• Trecho do documento
Abaixo, seguem 5 questões discursivas e simples, elaboradas para estimular sua análise sociológica sobre as ideias apresentadas:
1 - Vocação e Realidade Profissional: O texto descreve um contraste entre o que se espera da profissão docente (ideal de "amor" e vocação) e o que se recebe ("escárnio" e "tensão"). De uma perspectiva sociológica, como essa dissociação entre o ideal e a realidade do trabalho pode ser analisada, e quais são as consequências para o indivíduo que vivencia o chamado "mal-estar docente"?
2 - A Escola como Instituição de Conflito: A escola é retratada como um ambiente de relações tensas e conflituosas entre todos os atores (alunos, professores, direção, pais). Analise o papel da instituição escolar, considerando sua estrutura e as relações de poder internas, na criação ou manutenção desse clima de insegurança e desrespeito generalizado.
3 - Burocracia e Violência Simbólica: O narrador menciona que "futilidades" burocráticas e o assédio moral corroem o professor, associando isso a desfechos trágicos ("assassinato simbólico"). Explique como a sobrecarga burocrática e o assédio, mesmo que não sejam violência física, podem ser interpretados como manifestações de violência estrutural ou simbólica que minam a dignidade do docente.

Tarefas de compreensão de figuras:
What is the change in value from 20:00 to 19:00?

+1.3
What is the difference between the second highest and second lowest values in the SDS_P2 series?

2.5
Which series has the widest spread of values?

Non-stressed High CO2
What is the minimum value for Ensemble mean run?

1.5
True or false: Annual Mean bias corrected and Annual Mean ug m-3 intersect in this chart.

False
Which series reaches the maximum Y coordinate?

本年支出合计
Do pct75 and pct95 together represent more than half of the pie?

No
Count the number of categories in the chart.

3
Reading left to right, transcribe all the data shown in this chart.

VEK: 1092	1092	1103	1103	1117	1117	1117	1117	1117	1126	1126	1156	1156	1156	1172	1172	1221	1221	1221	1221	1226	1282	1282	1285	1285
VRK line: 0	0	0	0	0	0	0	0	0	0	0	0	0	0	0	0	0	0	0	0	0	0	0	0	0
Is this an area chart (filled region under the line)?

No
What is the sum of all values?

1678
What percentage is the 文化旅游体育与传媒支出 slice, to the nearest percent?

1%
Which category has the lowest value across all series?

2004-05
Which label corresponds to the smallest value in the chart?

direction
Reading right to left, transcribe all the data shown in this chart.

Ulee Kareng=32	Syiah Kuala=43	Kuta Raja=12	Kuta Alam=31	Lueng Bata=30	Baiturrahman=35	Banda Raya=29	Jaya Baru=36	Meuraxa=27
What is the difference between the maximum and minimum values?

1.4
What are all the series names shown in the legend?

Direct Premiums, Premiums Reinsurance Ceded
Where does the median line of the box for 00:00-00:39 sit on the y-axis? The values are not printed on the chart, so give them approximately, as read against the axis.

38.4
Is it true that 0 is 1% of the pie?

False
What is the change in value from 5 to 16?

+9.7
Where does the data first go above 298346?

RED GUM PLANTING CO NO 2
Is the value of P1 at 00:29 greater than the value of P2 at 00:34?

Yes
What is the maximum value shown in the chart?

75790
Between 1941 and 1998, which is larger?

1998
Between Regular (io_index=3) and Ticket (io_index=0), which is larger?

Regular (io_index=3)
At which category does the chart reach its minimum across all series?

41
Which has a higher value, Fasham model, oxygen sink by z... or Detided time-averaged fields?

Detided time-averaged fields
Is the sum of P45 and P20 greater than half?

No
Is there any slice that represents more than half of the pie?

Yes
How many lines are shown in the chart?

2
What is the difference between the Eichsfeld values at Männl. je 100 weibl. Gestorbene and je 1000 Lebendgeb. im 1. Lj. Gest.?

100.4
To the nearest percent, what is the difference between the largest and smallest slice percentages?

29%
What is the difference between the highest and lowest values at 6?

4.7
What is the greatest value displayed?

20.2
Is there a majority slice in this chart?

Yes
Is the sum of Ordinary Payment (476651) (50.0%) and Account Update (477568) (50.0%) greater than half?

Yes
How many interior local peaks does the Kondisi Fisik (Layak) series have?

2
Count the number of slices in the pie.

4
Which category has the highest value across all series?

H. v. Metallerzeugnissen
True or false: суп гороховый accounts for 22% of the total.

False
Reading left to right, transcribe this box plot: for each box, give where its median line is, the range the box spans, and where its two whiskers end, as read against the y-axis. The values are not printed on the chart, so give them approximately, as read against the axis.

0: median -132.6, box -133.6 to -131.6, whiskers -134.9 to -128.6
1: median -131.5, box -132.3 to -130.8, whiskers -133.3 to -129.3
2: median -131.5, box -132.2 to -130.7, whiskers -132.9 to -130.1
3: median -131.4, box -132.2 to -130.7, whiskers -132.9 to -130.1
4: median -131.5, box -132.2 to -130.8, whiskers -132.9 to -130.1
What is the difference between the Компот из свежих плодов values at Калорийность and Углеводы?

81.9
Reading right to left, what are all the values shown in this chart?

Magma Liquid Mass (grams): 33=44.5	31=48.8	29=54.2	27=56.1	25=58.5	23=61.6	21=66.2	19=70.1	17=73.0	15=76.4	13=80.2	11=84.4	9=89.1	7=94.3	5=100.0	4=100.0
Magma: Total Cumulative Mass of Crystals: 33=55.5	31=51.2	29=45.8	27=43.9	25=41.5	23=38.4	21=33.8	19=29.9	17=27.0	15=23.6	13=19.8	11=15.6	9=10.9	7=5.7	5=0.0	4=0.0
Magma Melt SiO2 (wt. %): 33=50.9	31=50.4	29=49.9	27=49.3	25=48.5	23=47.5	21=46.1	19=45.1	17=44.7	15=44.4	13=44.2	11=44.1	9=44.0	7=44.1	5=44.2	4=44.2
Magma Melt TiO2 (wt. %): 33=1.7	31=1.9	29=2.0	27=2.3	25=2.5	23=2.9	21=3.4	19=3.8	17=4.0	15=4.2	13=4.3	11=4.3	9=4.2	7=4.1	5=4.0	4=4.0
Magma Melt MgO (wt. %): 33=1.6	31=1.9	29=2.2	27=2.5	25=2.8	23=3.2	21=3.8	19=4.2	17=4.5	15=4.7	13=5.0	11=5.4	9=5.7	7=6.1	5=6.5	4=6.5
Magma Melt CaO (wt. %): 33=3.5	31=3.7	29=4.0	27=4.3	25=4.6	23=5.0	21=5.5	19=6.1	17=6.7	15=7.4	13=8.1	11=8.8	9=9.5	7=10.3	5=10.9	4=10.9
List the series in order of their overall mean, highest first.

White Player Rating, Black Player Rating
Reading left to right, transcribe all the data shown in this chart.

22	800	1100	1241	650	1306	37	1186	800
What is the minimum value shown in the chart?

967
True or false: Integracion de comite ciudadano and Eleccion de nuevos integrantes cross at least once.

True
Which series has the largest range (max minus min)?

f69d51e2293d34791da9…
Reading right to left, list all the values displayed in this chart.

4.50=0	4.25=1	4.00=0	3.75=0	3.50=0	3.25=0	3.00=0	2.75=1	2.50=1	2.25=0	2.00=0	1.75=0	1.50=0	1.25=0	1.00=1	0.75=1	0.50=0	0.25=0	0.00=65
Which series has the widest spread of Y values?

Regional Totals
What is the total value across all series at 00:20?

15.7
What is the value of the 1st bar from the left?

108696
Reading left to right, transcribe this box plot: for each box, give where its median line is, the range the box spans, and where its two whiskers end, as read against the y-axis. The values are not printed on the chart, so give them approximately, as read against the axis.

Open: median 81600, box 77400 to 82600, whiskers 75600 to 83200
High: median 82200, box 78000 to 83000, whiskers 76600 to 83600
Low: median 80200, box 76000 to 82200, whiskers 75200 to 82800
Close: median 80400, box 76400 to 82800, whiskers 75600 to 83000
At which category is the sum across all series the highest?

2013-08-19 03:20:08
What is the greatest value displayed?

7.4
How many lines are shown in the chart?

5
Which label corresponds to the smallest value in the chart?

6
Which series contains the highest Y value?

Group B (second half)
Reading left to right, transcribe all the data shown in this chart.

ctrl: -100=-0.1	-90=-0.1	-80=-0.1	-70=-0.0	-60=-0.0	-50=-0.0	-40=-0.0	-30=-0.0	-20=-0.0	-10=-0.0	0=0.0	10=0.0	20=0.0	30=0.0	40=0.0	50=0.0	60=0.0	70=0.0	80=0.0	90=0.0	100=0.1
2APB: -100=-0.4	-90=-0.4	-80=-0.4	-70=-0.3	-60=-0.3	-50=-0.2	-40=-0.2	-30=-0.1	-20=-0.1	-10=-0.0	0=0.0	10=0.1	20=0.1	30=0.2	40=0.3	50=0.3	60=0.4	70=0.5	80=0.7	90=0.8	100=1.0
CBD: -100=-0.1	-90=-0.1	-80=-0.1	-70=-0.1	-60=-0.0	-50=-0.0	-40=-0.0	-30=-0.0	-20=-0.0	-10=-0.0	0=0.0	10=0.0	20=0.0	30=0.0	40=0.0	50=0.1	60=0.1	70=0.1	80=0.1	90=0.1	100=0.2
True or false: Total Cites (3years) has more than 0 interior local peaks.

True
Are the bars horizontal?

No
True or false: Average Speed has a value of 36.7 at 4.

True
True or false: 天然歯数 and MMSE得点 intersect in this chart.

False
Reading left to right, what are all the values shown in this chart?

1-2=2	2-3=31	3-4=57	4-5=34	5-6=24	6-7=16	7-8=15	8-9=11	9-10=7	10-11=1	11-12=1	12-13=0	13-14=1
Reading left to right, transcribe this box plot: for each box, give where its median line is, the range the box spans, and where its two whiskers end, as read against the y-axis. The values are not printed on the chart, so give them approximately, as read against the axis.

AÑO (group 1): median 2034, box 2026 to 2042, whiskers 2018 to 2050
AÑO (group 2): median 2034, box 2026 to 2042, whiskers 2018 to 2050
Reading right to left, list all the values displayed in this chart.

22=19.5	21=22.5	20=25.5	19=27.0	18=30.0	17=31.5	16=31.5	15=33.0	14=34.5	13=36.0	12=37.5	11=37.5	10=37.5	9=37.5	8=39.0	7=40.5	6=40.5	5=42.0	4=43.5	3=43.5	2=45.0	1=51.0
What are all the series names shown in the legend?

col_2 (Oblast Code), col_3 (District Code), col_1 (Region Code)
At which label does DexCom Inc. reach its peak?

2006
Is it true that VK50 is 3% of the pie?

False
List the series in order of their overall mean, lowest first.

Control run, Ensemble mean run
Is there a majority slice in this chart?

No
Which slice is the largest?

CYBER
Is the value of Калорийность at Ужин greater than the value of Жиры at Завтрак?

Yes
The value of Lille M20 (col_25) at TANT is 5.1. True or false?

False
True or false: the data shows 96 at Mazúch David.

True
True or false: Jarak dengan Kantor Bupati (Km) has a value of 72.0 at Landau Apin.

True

• Tarefa A
Transcreva, do trecho sobre o mal-estar docente, o segmento que vai de "3 - Burocracia" até "dignidade do docente.".
• Tarefa B
Segundo o trecho sobre o mal-estar docente, com que finalidade as questões foram elaboradas? Responda em uma ou duas frases.

• Resposta A
3 - Burocracia e Violência Simbólica: O narrador menciona que "futilidades" burocráticas e o assédio moral corroem o professor, associando isso a desfechos trágicos ("assassinato simbólico"). Explique como a sobrecarga burocrática e o assédio, mesmo que não sejam violência física, podem ser interpretados como manifestações de violência estrutural ou simbólica que minam a dignidade do docente.

• Resposta B
As questões foram elaboradas para estimular a análise sociológica do leitor sobre as ideias apresentadas.